The government emphasized that the proposed levels of staff were not the optimal levels, but the minimum needed to prevent patients from being exposed to ``a substantially increased risk'' of poor-quality care.


``More than half of the nation's nursing homes don't meet a minimum benchmark for staffing,'' Mr. Grassley said. ``That means residents don't get fed enough. They don't get turned to prevent bedsores. They end up in the hospital much more often than they should.''

The report found that nursing homes with low staffing levels tended to have large numbers of residents with nutrition problems. Many frail elderly patients need help with meals but do not receive it, and their health declines, the study said.

When employees are in short supply, they often prod patients to eat faster, forcing ''huge spoonfuls of food into their mouths,'' so the patients cough and choke, the report said.

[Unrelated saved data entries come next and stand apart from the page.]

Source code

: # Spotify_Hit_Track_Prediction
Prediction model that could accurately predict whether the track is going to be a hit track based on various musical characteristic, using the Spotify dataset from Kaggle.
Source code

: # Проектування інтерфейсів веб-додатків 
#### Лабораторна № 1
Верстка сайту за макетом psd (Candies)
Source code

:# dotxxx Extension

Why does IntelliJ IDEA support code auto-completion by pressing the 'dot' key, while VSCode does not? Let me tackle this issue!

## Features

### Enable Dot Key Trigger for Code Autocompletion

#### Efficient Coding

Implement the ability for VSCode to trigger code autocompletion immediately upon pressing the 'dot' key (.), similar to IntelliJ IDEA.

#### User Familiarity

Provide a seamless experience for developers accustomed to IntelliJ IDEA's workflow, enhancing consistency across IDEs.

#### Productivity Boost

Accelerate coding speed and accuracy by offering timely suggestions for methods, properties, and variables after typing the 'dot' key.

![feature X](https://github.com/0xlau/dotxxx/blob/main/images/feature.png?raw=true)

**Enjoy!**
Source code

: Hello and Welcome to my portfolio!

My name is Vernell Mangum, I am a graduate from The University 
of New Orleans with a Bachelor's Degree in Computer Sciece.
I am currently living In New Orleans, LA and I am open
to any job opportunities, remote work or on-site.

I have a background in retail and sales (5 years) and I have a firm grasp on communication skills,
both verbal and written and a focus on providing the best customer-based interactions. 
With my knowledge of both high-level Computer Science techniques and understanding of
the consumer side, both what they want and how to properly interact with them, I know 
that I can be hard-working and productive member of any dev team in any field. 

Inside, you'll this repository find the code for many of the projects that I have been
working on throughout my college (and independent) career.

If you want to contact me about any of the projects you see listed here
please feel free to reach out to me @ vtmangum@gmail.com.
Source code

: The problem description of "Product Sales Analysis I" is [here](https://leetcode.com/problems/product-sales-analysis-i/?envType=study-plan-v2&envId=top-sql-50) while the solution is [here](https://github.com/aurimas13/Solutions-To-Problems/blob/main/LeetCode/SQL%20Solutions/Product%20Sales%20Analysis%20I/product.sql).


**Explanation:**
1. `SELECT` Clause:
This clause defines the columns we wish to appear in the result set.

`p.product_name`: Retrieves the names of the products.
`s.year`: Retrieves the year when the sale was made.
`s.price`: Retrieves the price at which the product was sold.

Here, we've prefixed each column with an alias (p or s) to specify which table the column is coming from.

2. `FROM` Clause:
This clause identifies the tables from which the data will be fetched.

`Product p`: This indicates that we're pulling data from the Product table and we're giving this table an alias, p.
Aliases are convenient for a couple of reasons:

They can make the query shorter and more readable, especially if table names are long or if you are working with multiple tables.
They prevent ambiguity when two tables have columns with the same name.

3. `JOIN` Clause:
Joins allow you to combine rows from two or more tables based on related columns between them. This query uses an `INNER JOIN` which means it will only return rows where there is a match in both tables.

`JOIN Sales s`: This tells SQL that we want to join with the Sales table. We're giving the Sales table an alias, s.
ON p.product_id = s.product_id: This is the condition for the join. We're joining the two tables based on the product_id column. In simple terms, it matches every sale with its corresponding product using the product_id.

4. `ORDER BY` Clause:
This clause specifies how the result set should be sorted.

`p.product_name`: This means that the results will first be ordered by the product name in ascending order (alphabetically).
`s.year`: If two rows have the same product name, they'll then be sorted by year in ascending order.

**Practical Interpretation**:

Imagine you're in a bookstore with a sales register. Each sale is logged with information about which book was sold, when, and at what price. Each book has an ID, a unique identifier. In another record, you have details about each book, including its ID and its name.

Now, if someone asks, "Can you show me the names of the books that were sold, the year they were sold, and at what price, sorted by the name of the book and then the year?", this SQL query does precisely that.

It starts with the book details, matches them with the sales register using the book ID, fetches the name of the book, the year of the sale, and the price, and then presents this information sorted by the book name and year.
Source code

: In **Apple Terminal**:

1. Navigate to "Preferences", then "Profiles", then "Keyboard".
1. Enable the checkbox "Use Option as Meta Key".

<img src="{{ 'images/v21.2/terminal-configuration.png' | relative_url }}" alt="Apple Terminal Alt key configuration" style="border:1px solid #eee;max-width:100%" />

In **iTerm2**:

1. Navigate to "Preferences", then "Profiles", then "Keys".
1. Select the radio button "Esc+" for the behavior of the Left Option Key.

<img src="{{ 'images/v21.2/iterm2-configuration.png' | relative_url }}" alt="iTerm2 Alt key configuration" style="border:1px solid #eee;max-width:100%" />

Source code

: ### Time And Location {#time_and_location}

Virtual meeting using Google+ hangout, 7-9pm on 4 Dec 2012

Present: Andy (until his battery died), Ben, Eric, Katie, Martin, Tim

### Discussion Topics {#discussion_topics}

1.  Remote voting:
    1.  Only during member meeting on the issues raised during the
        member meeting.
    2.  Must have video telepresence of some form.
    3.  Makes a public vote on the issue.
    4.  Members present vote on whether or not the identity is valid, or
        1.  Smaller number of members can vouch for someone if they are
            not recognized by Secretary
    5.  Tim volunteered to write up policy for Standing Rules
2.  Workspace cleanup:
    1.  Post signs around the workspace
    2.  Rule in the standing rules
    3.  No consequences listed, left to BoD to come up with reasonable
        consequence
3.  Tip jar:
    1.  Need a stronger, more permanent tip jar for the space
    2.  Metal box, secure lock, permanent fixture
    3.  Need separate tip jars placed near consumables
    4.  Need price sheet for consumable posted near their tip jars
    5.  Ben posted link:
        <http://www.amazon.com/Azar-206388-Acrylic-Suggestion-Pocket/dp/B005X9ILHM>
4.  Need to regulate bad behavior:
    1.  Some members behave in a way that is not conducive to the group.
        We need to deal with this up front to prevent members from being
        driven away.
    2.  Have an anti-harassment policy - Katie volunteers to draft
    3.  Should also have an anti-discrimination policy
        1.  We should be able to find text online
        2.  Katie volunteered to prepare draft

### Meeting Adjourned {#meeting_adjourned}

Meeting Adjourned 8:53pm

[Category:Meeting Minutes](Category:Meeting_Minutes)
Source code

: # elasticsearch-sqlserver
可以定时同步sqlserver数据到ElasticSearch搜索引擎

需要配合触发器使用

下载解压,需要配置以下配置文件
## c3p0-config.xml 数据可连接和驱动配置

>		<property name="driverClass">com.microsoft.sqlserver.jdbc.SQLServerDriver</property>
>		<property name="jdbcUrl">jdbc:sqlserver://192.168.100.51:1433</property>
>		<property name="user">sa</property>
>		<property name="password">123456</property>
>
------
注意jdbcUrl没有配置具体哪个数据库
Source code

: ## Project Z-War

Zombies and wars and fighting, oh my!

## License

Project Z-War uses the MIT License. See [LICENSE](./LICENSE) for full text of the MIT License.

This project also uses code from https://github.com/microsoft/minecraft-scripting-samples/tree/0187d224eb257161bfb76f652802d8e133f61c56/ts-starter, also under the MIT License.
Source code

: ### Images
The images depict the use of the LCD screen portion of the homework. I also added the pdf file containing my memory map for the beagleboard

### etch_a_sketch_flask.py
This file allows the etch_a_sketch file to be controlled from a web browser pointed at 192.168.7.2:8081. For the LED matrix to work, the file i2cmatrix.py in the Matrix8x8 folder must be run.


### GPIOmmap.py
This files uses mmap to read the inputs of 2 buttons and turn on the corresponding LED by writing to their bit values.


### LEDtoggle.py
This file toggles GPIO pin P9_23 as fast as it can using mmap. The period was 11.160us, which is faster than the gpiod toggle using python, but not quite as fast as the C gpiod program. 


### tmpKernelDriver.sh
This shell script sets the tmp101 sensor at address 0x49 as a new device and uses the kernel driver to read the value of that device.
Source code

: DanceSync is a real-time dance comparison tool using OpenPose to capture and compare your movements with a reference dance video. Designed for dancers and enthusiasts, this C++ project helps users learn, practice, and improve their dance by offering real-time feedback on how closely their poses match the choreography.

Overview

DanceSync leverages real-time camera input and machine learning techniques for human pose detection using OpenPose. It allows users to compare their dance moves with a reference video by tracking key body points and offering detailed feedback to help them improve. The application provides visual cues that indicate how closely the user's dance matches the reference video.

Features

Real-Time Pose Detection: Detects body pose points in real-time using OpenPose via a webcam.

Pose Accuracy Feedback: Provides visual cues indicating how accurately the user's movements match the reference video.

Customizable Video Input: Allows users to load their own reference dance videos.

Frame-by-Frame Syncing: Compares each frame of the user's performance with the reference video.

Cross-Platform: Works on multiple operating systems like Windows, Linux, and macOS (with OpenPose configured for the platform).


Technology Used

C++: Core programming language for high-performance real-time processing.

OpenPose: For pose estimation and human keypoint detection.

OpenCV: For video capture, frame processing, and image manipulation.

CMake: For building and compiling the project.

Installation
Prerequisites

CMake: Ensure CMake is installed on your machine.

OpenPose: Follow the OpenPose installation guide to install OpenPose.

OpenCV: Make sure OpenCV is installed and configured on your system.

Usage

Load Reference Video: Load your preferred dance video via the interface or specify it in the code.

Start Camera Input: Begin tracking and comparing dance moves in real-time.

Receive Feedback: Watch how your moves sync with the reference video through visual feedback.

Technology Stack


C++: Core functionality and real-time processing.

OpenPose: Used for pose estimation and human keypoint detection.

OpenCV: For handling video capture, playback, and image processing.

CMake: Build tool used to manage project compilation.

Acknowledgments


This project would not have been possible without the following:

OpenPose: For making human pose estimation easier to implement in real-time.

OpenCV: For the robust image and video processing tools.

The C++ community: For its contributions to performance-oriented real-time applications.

To prevent severe bedsores, also known as pressure ulcers, patients must be turned or moved every two hours, the report said, but this is unlikely to occur in homes with low numbers of nurses' aides. The sores can become infected and damage underlying muscle and bone.

The General Accounting Office, an investigative arm of Congress, said last year that more than one-fourth of nursing homes had deficiencies that ``caused actual harm to residents or placed them at risk of death or serious injury.''


In 1999, the Clinton administration gave inspectors new guidance on how to determine if a home had sufficient nursing staff to meet the residents' needs. But even with this guidance, the report said, there is ''no evidence'' that inspectors can actually determine whether homes comply with the general federal requirement to have sufficient staff.